Vince Smith and Justin Schaude inspect early season produce in the garden operated by F.H. King Students for Sustainable Agriculture near Picnic Point at the University of Wisconsin–Madison. This year, members of the organization are marketing some of the garden’s produce through a 10-member community-shared agriculture (CSA) program. Photo: B Wolfgang Hoffmann

University of Wisconsin–Madison students Vance Smith, Justin Schaude and Alex Weisberg don’t have time to worry about the beetles today. They’re too busy picking kale, lettuce and rhubarb — the season’s first harvest from the 30,000-square-foot plot near Picnic Point in Madison. Every piece of produce they grow has already been sold, and bugs or no bugs, the students need to deliver week after week.

Welcome to UW–Madison’s first community-supported agriculture (CSA) farm, a small-scale experiment created by members of UW–Madison’s F.H. King Students for Sustainable Agriculture. Although the student organization has operated a garden for several years, this year marks its first foray into running a CSA, in which customers make a flat payment at the beginning of the season in exchange for a weekly share of produce. The students sold shares to 10 customers, mostly to friends among the UW–Madison faculty and staff, who received their first shipment June 12.

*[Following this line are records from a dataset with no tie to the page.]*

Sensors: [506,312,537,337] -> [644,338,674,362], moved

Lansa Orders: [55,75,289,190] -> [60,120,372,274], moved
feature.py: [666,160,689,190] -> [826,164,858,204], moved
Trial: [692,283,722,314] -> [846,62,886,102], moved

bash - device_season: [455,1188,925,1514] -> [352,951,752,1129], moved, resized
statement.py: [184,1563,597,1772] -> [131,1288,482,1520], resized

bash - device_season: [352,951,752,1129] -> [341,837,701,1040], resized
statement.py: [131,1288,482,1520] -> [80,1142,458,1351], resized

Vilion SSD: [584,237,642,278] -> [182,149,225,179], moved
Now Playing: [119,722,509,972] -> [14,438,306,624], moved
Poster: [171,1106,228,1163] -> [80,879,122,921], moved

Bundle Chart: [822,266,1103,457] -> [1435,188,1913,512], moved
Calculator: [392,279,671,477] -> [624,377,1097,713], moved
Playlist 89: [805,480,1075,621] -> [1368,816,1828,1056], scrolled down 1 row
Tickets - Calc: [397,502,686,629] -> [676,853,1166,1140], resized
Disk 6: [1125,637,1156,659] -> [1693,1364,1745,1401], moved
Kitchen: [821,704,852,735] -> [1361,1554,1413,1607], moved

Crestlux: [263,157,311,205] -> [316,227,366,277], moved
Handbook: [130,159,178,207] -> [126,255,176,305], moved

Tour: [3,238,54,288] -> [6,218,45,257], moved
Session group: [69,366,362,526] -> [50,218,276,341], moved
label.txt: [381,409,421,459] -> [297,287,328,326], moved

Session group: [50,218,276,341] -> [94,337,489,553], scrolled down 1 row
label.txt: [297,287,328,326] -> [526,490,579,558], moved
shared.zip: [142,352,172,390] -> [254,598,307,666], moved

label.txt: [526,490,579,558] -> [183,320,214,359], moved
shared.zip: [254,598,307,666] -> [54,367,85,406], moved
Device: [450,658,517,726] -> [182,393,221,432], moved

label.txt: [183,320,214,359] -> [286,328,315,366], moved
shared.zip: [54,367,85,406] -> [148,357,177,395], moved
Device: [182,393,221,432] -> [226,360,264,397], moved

Another 15 shares go to student volunteers, who devote an average of four hours per week to the program. As an independent student organization, they don’t get any academic credit for their work — but that doesn’t mean they aren’t learning.

"We’re providing a service to students who want to become involved in farm marketing and farm management," says Smith, a graduate student in the Nelson Institute for Environmental Studies who coordinates the effort with Schaude and Weinsberg. "(This is) a case study for students about how to run a CSA."

If the season goes well, the CSA’s customers will savor more than 60 types of fruit and vegetables. Their first shipment included kale, mustard greens, collards, rhubarb and two types of lettuce.

But only about 25 percent of the harvest goes to paying members. As a campus organization funded by student fees, F.H. King has a mandate to provide services to students, and in this case, "service" means distributing vegetables at no cost on Bascom Hill and Library Mall, as well as making donations to food pantries.

In the past, King students have found it’s sometimes easier to grow vegetables than give them away while they’re fresh. The idea to create a CSA came up last winter as a way to deal with that overabundance.

"We were throwing out ideas of how we might get our produce out and how we might get alternative sources of funding to support other projects," recalls Weisberg, a senior majoring in economics and environmental studies. "We all really liked the CSA idea."

A CSA also fits nicely with the objectives of the UW–Madison Center for Integrated Agricultural Systems (CIAS), which coordinates sustainable agriculture research and outreach on campus. CIAS has provided funds to add fruit trees and other perennials to the garden.

"It helps us by creating a bigger pool of students who are interested in these issues," says Michelle Miller, CIAS associate director, who helped found the F.H. King group as an undergraduate 20 years ago. Miller says that CIAS researchers often turn to the F.H. King e-mail list to find students to assist with projects.

Miller says the small campus CSA isn’t likely to provide serious competition to local market gardeners, but it will provide some benefits.

"They too are looking for skilled and experience field hands and farm managers and neighbors doing similar work," Miller says. "You can talk all you want in the classroom. But you can’t understand what it means to deal with unpredictable weather and other challenges until you’ve really had to do it."